Copy out word for word the stretch of lines from the one containing "common name: Orange foxtail" through the last line, leaving the pictures out of your answer.

>> begin Supplied material

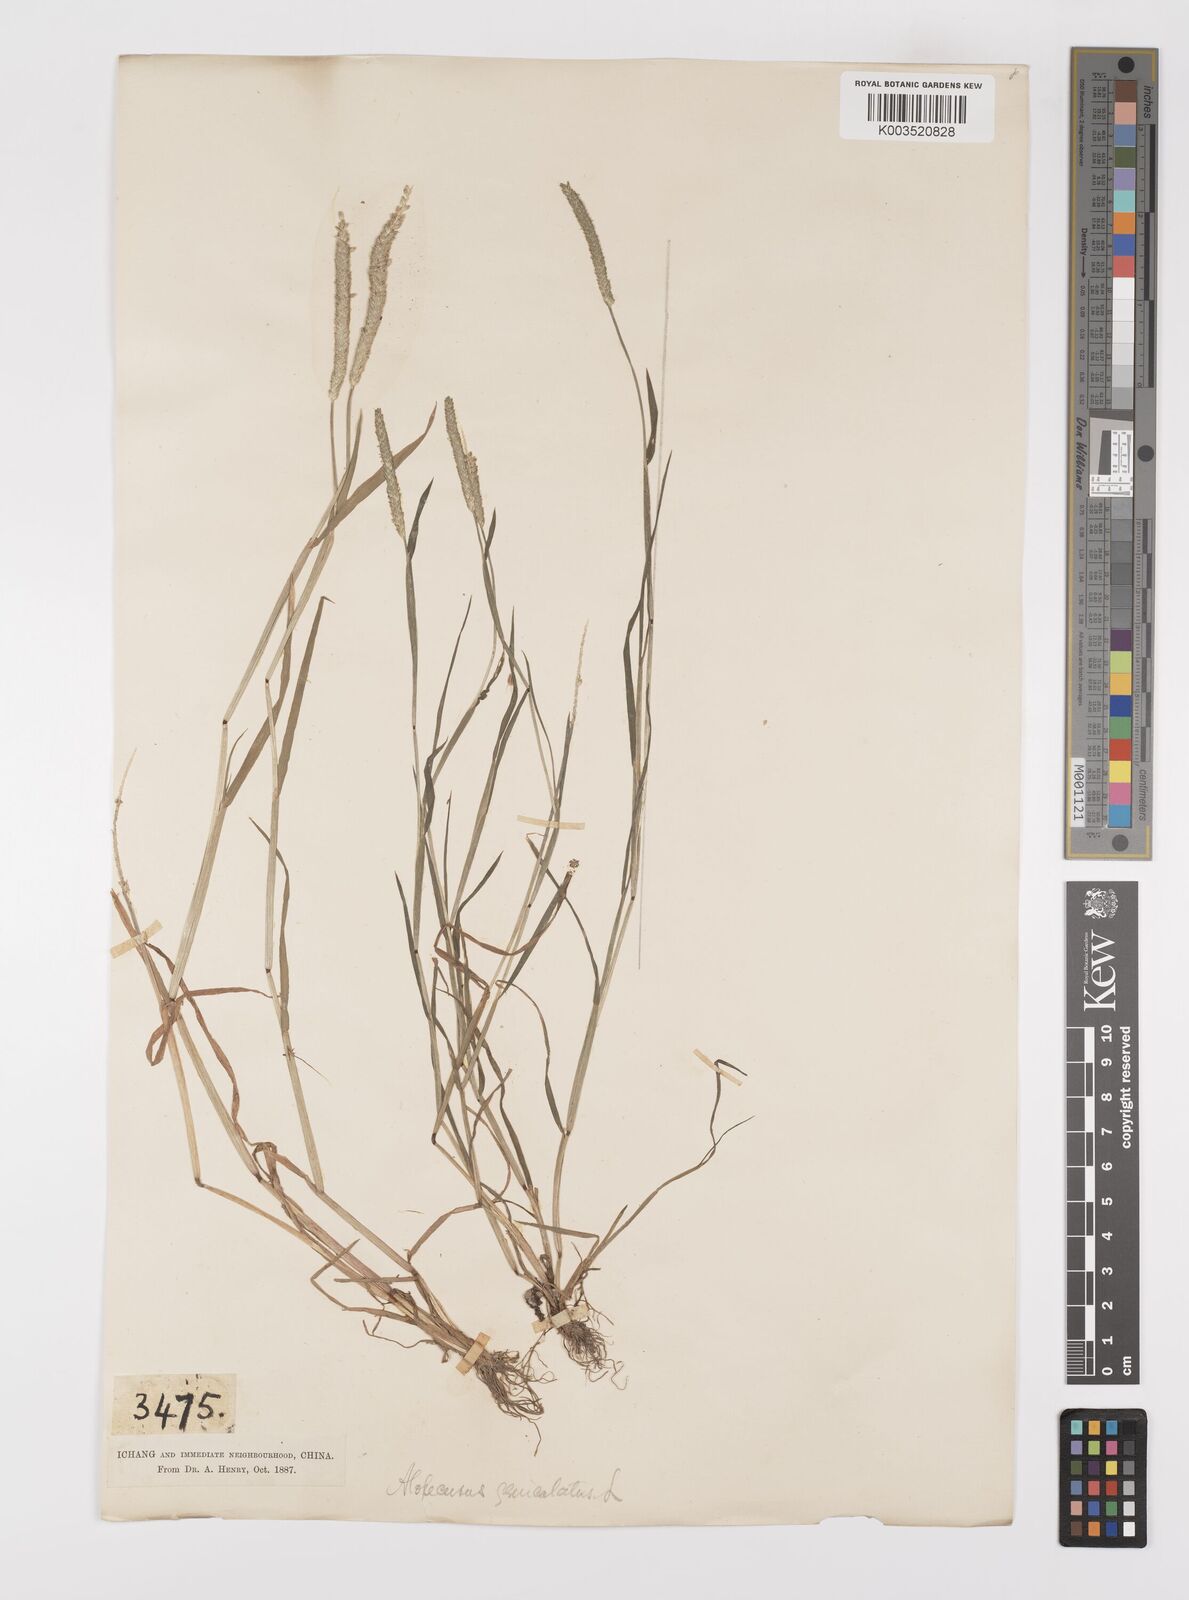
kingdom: Plantae
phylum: Tracheophyta
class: Liliopsida
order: Poales
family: Poaceae
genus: Alopecurus
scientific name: Alopecurus aequalis
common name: Orange foxtail
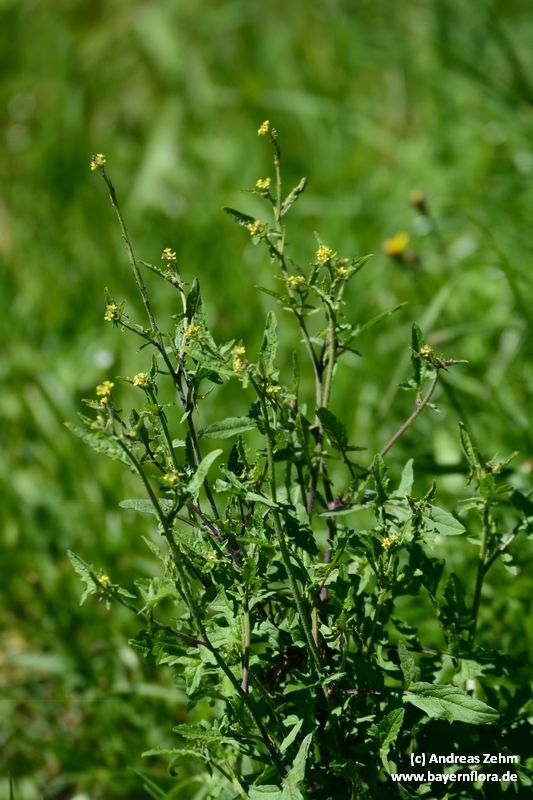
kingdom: Plantae
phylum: Tracheophyta
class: Magnoliopsida
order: Brassicales
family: Brassicaceae
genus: Sisymbrium
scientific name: Sisymbrium officinale
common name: Hedge mustard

>> end Supplied material

#### Worked solution
common name: Orange foxtail
kingdom: Plantae
phylum: Tracheophyta
class: Magnoliopsida
order: Brassicales
family: Brassicaceae
genus: Sisymbrium
scientific name: Sisymbrium officinale
common name: Hedge mustard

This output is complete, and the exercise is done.